═══ Document segment ═══
Misogyny has been a sticking point for critics of hip-hop ever since the genre became a cultural phenomenon in the late 1980s and ‘90s. For those who not only value the artistry of hip-hop, but also recognize it as the defiant aesthetic expression of an oppressed population, calling out systemic sexism within that culture is a fraught undertaking. The accusation that rappers perpetuate demeaning ideas about women can also serve as ammunition for conservatives uncomfortable with black self-expression—and, moreover, can feed into historical representations of black men as inherently sexually aggressive.

As Kirby Dick and Amy Ziering’s documentary On The Record stresses, a fear of betraying black America as a whole has led to a culture of silence among black women involved in the music industry that may be even more pervasive than that in the white Hollywood circles where the Me Too movement has been the most visible. When they do come forward, these women are inevitably speaking against the backdrop of the sordid, shameful role black sexuality has played in America’s oppression of its black population—to the lynchings of black men on accusations of sexual transgression, to the Senate’s steamrolling of Anita Hill in 1992.
═══
(Tasks and exercises)
1. In the text on hip-hop and misogyny, which documentary is named, and who made it?
2. Continue the text on hip-hop and misogyny from where it stops.
═══ Recorded information ═══
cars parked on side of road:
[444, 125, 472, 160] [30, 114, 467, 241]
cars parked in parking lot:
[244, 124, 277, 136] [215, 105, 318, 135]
═══
(List of answers)
1. On The Record, by Kirby Dick and Amy Ziering.

2.
The film focuses on the sexual assault allegations that led to hip-hop mogul Russell Simmons’s 2017 fall from grace, and in particular on former Def Jam executive Drew Dixon’s mindset as she brings herself to tell her story to the New York Times. But thanks to dips into history that show the roots of black misogyny in the abuses and iniquities of a racist society, as well as a critical mass of testimonies from activists and academics that provide a contextual framework, On the Record implicates nothing less than the entirety of American culture in hip-hop’s sins. At the origin of black women’s reticence stands nothing other than slavery, the U.S.’s original sin, which began the dehumanizing tradition of treating black women as disposable sexual objects and viewing black men as potentially dangerous sexual predators.

Simmons’ victims’ sense of their own complex relations to such historical power structures emerges from the film’s lucid recounting of the sexual assault allegations against him. “I didn’t want to let the culture down,” Dixon explains of her decision to keep the fact that Simmons raped her in 1995 private for more than two decades. As a black woman, she felt she faced additional pressure to stay quiet and limit her—and Simmons’s—exposure. Beyond her concern about detonating the career of an important black figure, she recalls watching Hill’s testimony during Clarence Thomas’s confirmation hearings and realizing that when a woman publicly accuses a man of serious sexual violations, the perverse result is that the perpetrator is able to align his reaction with that of the public, affecting disgust and outrage. As the accuser, she says, “you are defiled again because you have to tell people, and it’s on your lips.”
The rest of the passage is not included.